Johnson in 2nd among voters aged 18-34

What if it was, like, one word, but with a space in it? :eek:

Hubris.

I dismissed things as trendy before it was cool.

VP Nominee Weld may quit race, endorse Hillary. Says we must keep Trump out of the White House. I agree wholeheartedly. If Johnson wasn’t on a colossal ego trip, he’d drop out too.

Linkee would’ve been nice. What my google-fu shows is merely what Carl Bernstein thinks Weld is thinking about.

Do you have more than that? Anything from Weld’s own mouth?

In fact he seems to be denying it.

The usual view I see is that libertarians may have nutty economic policy, but they would be limited in their ability to enact it. But they have good foreign and drug war policy, which they can directly manage. I think this undersells the damage a libertarian executive could do, but it makes a sort of sense. No other real option if non-interventionism is your most important issue.

I suspect these numbers are somewhat off due to it being a subset, though it does show Clinton’s need to appeal more strongly among the Millennial element of the Obama coalition.

If these numbers are even close to accurate I suspect the main thing they mean is that Donald Trump will be the 45th President of the United States. :frowning:

I should have said in the OP that this was just one poll and margin of error goes up dramatically when looking at subsamples.

Here’s a recent Fox poll… (crosstabs of question 3 on page 16)

Among 18-34


Clinton/Kaine	37% 
Trump/Pence	28%
Johnson/Weld	18%
Stein/Baraka	8% 

No, since Johnson likely wont get a simple Electoral College vote.

If Clinton gets 45% and Trump 45% with Johnson at 11%, it doesnt do anything. Only if Clinton gets 269 EC Votes Trump 268EC votes and Johnson 3 votes.

But Johnson wont get ANY EC votes. He cannot and will not win a single state. There’s my prediction.

Johnson think he could win one state, and then it goes to Congress with neither Clinton or Trump having 270- and then the GOP House will then, of course pick Johnson. NOT!

That’s actually worse. A 9 point lead among young voters for Clinton is not going to get it done.

Why not? Unlike Trump, he’s an actual Republican and he’s served as a Republican.

His cultural liberalism is unacceptable for most Republican voters so I don’t see how he’s an “actual Republican”. Trump, at least, harkens back to Gilded Age and Robert Taft Republicanism.

Trump is actually not a conservative in any particular sense, although yes, he does bear more of a resemblance to 50s Republicanism than anything else.
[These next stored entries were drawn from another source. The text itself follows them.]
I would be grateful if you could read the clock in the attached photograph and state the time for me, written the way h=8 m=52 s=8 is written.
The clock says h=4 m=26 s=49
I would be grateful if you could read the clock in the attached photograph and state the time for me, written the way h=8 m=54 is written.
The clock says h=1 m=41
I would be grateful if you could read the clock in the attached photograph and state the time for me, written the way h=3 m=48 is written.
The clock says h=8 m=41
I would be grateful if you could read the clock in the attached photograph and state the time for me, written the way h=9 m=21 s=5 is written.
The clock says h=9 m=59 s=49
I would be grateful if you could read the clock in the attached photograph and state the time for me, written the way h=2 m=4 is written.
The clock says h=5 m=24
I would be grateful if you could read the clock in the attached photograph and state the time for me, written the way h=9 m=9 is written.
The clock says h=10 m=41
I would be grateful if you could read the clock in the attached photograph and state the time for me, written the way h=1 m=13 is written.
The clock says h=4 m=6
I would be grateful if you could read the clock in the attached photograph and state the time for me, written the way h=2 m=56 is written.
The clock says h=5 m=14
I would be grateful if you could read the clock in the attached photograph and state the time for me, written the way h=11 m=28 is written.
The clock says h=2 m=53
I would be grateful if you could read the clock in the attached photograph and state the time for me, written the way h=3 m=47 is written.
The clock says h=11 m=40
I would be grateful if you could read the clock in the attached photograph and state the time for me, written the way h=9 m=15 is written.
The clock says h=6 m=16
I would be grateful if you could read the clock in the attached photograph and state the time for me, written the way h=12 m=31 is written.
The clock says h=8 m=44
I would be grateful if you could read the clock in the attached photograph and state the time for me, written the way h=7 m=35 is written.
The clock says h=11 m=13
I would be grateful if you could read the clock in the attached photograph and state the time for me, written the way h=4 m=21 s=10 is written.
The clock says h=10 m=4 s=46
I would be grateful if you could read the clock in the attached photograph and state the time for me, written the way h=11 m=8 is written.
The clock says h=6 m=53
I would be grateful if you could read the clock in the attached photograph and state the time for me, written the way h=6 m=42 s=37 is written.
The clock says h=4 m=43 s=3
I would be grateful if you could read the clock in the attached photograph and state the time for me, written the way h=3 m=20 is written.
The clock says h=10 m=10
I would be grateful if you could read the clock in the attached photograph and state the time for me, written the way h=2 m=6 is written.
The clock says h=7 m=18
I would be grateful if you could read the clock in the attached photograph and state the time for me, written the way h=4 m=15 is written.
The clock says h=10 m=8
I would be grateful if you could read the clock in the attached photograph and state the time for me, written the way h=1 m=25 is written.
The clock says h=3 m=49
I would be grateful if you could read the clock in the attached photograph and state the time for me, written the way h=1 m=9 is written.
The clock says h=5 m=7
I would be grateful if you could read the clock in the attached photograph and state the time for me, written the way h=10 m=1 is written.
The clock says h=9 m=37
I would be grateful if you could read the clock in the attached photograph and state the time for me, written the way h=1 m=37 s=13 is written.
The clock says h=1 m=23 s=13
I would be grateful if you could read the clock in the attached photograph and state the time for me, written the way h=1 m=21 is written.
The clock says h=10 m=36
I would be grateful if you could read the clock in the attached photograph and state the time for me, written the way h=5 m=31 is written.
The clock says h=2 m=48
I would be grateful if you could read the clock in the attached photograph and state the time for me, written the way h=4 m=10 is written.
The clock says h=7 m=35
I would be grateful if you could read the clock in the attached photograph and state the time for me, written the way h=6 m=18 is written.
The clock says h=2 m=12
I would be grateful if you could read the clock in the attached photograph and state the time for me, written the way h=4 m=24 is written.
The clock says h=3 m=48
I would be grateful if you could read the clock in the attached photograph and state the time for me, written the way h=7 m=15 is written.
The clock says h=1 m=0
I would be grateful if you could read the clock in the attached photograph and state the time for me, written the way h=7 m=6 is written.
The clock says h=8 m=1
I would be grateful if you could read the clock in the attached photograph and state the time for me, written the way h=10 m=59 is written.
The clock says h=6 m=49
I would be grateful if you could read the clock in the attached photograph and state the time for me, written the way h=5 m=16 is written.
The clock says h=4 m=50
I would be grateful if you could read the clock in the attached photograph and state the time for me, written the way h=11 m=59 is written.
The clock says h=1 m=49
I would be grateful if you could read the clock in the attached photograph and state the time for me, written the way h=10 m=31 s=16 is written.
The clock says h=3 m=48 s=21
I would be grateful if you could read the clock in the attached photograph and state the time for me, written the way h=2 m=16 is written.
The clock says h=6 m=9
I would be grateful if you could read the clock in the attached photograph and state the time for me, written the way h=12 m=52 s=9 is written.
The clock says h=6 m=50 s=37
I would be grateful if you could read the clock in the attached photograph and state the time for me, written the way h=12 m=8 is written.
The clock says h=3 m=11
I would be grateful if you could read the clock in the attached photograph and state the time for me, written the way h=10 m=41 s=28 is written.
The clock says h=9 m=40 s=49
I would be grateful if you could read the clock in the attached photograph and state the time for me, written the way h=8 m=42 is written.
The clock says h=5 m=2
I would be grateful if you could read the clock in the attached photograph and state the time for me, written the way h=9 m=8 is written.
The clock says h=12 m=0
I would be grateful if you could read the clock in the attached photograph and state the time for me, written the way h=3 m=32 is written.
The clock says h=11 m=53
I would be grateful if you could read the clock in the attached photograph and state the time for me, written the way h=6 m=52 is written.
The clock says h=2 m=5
Johnson may be culturally liberal, but it was good enough to get him elected statewide twice, and he has loads more experience than Trump. I think a case can definitely be made for Johnson, especially as a compromise choice. If Democrats know Clinton can’t win a Congressional vote, why not side with anti-Trump Republicans to nominate the more moderate Johnson? And in teh Senate, they’ll probably get Tim Kaine, so Johnson/Kaine doesn’t seem like a terrible outcome for Democrats.

While it’s fun to speculate about wildly implausible scenarios sometimes, are we thinking that in some alternate reality, Johnson wins enough votes to deprive Clinton and Trump of 270 (say by winning Pennsylvania or something), and somehow there are enough defector Dems and anti-Trump Republicans in the House to put together a winning coalition for Johnson? My Article 2 trivia is a bit rusty, but I believe that in the case of a split decision in the Electoral College, the House votes for representative by state, meaning that there are 50 votes (maybe 51, not sure if DC gets a vote in this case), not 435, and the Johnson ticket would have to win 26 states to win the presidency. I’m not even certain how each state determines their vote. Is it just the current congressional representatives for a state choosing, or some other mechanism? What if a state is tied between Dems and Reps?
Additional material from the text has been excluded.